Sunday, March 14, 2010

Dawn's The Baker...And So Much More


Dawn had a wonderful mention in the Woman's Culinary Network's newsletter this past February written by Naomi Duguid:

"Dawnthebaker" is Dawn Woodward's hotmail account name, and that is how I often think of her, kneading a dough, shaping a cracker, slashing a baguette, setting and inventive and delicious tart out on a plate for a catered event.

Of course there is far more to Dawn than baking, but she did come into our lives with her baker's cap on. I first met her more than 10 years ago, at an artisanal baking conference at Greystone, the CIA's Napa campus. She was living in Toronto at the time, working as a consultant at Ace Bakery. They'd brought her up from the States because of her gleaming credintials and experience: 5 years and finalist in the competition for spots on the US Baking Team that ended up bring back the gold medal at the World Baking competition in Paris in 1997.

She left Ace that fall and came traveling me to India. We spent the millennium turnover together at Kovalam Beach near Trivandrum in sourthern Kerala, India. Dawn shared a room with my two kids, then boys of 9 and 12, played with us all on the beach, went running with me in the mornings, and danced with us late into the night as the clock turned us into the year 2000.

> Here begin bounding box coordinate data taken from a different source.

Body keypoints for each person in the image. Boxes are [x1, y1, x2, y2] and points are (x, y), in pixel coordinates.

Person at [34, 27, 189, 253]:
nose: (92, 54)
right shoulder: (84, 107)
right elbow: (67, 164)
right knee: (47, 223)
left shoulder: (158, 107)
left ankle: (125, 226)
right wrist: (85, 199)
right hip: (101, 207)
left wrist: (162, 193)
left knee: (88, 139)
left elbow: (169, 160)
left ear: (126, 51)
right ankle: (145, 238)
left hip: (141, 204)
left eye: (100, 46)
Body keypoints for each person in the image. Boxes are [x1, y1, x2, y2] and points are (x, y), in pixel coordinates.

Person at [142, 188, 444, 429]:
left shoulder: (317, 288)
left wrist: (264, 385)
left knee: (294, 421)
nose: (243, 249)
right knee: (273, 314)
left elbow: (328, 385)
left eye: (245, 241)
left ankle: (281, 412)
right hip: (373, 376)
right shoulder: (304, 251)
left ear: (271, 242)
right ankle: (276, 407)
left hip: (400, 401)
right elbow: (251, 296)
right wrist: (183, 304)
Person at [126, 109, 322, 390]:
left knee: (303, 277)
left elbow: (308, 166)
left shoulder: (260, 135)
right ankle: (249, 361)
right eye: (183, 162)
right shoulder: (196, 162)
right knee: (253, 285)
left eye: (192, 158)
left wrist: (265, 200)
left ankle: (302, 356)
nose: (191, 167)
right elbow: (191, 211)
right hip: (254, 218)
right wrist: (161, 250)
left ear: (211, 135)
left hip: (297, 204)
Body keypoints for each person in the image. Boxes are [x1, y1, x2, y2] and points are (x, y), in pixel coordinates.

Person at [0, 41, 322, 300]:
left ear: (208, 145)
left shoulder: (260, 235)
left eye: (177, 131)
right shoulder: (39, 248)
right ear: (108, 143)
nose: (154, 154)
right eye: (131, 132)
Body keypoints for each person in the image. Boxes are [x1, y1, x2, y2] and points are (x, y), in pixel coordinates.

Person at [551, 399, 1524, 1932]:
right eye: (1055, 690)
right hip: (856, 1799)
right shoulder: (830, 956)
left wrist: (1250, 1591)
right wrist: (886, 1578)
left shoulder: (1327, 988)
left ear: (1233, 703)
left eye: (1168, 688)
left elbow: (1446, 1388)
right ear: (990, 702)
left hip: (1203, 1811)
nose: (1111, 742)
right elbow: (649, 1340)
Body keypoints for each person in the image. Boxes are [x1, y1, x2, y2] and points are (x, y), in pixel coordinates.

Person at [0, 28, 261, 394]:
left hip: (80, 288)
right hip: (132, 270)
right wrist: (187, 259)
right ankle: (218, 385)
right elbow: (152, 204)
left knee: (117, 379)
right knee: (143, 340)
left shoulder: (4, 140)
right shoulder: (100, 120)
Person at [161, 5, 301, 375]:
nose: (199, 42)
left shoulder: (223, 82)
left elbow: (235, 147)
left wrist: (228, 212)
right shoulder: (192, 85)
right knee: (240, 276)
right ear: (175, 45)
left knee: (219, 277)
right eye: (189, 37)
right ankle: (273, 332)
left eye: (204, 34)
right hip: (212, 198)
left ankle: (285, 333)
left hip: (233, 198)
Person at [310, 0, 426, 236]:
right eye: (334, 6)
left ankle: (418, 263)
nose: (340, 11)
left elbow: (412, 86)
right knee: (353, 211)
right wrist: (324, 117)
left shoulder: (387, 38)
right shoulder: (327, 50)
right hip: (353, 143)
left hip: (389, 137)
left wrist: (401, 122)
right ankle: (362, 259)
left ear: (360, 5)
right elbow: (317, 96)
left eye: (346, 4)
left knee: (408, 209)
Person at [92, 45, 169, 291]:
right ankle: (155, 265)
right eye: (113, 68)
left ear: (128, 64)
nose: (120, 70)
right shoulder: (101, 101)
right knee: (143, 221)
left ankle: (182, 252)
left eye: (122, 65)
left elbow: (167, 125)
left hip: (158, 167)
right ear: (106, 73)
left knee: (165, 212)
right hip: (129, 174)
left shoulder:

A few days later she put on her pack and headed north to travel through India, before flying to Thailand and traveling in northern Thailand, Laos, and China's Yunnan Province all on her own.

She's brave, is Dawn, and travels with her eyes and her palate open. I still have notes she sent me of foods she tasted in Gujarat on that trip, notes that were very helpful to me when I finally made it there four years later. After that long adventure she returned to the US. A second solo trip took her to Syria and Lebanon, as well as Turkey and the Republic of Georgia. In all those places she came accross interesting food; later she developed recipes drawing on all that travel experience. After she returned from that trip she spent a good chunk of the winter here in Toronto helping me with the recipe work for HomeBaking. She returned to the US and started working in Washington DC, finally settling at Obelisk, a fine Italian restaurant.

In 2003 she met Chef Ed Rek in DC. They moved to Philadelphia and married the following year. After restaurant and catering work, and developing a good reputation in Philly, they moved to Toronto in the fall of 2007. By then they were three; there daughter Evelyn was born in the Spring of 2006. In Toronto they settled near Dufferin Grove Park, and Dawn started to work on her business idea, a cracker business.

In the Spring of 2008 they launched Evelyn's Crackers, using local organic grains and other local ingredients, making the crackers by hand in the incubator kitchen, and selling them at farmer's markets. They've had rave reviews, and now have a solid following. Dawn continues to fine-tune the crackers, adding new ones and tweaking the originals. These days she also makes sweets, using the same organic grains (red Fife flour figures largely) to make shortbreads and cookies.

While getting the cracker business growing, Dawn and Ed have also been busy with the local food movement, promoting local grains and consumer awareness of the wealth of Ontario agriculture. Most recently Dawn was a speaker at a forum held by the ROM called "Canadian Sweet Treats". After her presentation on the hisory of maple syrup, Red Fife wheat, Mackintosh apples, and Amish and Mennonite settlements, the chair of the events said, "It took and American to give us a lesson in Ontario's food history!".